Using mistral-small-3.1-24b-instruct for a vision task

What is the name of the modal you’re running?

mistral-small-3.1-24b-instruct

What is the error number?

3030

What is the error message?

030: 3 validation errors for ValidatorIterator 0.typed-dict Input should be a valid dictionary [type=dict_type, input_value=‘type’, input_type=str]

What is the issue or error you’re encountering

I can’t figure out exactly what the api expects when doing visual tasks with mistral-small-3.1-24b-instruct.

What steps have you taken to resolve the issue?

So I have successfully used @cf/meta/llama-3.2-11b-vision-instruct for a vision task and I’m trying to now use @cf/mistralai/mistral-small-3.1-24b-instruct since it claims to be start of the art model for lang and vision on the cloudflare page : mistral-small-3.1-24b-instruct · Cloudflare Workers AI docs

I’ve also used the mitralai model purely for language tasks.

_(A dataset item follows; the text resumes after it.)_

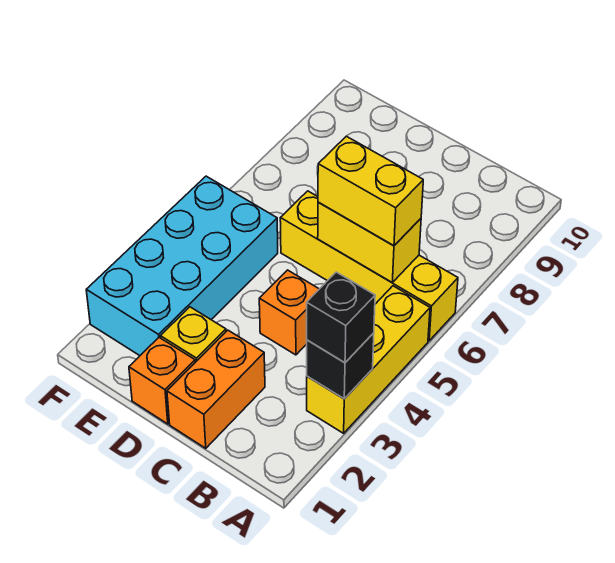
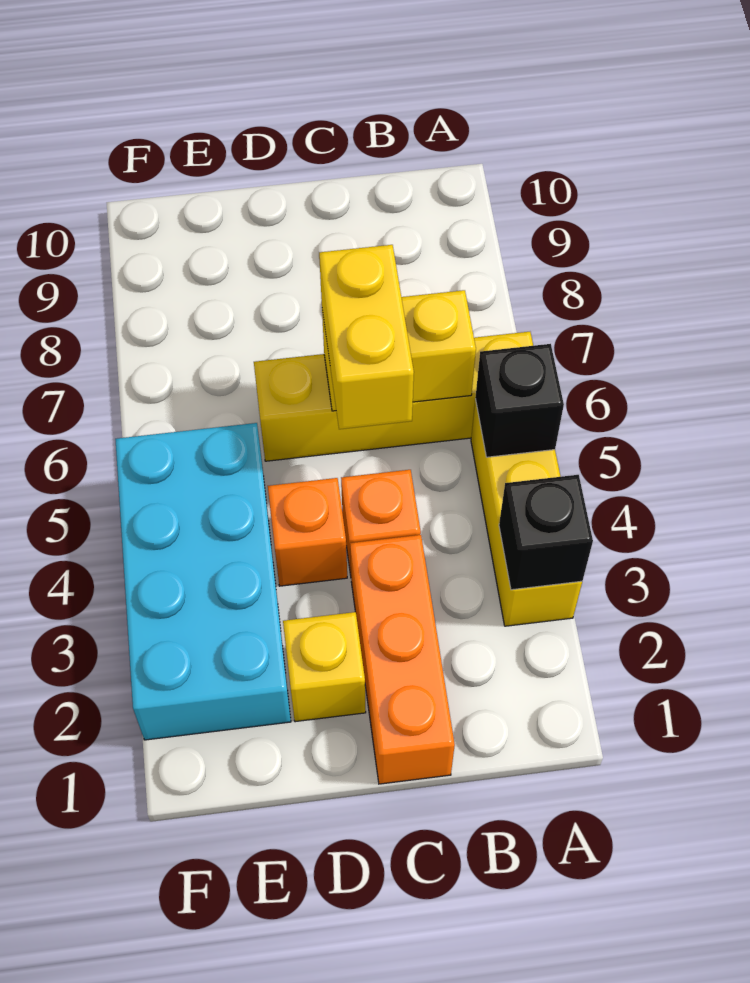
black 1x1 brick [307,272,375,363] -> black 1x1 brick moved to [475,344,564,457]
yellow 1x2 brick [318,136,423,246] -> yellow 1x2 brick turned to [319,245,414,429]
orange 1x2 brick [167,330,265,448] -> orange 1x3 brick [350,535,455,784]
orange 1x1 brick [129,338,195,424] -> orange 1x1 brick moved to [268,478,347,586]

The main roadblock is I cannot figure the API, the only documentation included says :

that the message content should look like :

{type (string) : Type of the content provided
 text (string) :
image_url : { url (string):  image uri with data (e.g. data:image/jpeg;base64,/9j/...). HTTP URL will not be accepted }
}

It doesn’t really say what’s expected to be in type though

Here is my whole code that calls to llama and then to mistral for comparison. Llama code does work.

      // GET the url
      const response = await fetch(URL)

    
      // XXXXX (mtourne) this needs to be done just once but to accept the license.
      //  Note : https://developers.cloudflare.com/workers-ai/models/llama-3.2-11b-vision-instruct/
      //  To use Llama 3.2 11b Vision Instruct, you need to agree to the Meta License and Acceptable Use Policy . To do so, please send an initial request to @cf/meta/llama-3.2-11b-vision-instruct with "prompt" : "agree". After that, you'll be able to use the model as normal.
      // 
      // await c.env.AI.run("@cf/meta/llama-3.2-11b-vision-instruct", {
      //   prompt: "agree"
      // });

      const blob = await response.arrayBuffer();
      const blob_u8 = new Uint8Array(blob)
      function encodeBase64Bytes(bytes: Uint8Array): string {
        return btoa(
          bytes.reduce((acc, current) => acc + String.fromCharCode(current), "")
        );
      }

     const image = [...blob_u8];
      

      const results = await c.env.AI.run("@cf/meta/llama-3.2-11b-vision-instruct", {
        messages: [
          {
            role: "system",
            content: "You are an expert at labeling images, tell me what you see in the following image."
          },
        ],
        image: image,
      });

      await ctx.reply("Response Llama vision:")
      await ctx.reply(results['response'])


      const content_type = 'image/jpeg';
      const image_b64 = encodeBase64Bytes(blob_u8);

      const uri_encoded_image = `data:${content_type};base64,${image_b64}`

      
      //// XX (mtourne): we're trying to send data to mistral which should also be capable of vision reasoning, but I can't figure out the API format
      const results2 = await c.env.AI.run("@cf/mistralai/mistral-small-3.1-24b-instruct", {
        messages: [
          {
            role: "system",
            content: "You are an expert at labeling images, tell me what you see in the following image."
          },
          {
            role: "user",
            content: { 
              type: content_type,
              text: "Here is the image",
              image_url : { url: uri_encoded_image },
             },
          },
        ],
      });

      await ctx.reply("Response Mistral 24b:")
      return ctx.reply(results2['response']);

This topic was automatically closed after 15 days. New replies are no longer allowed.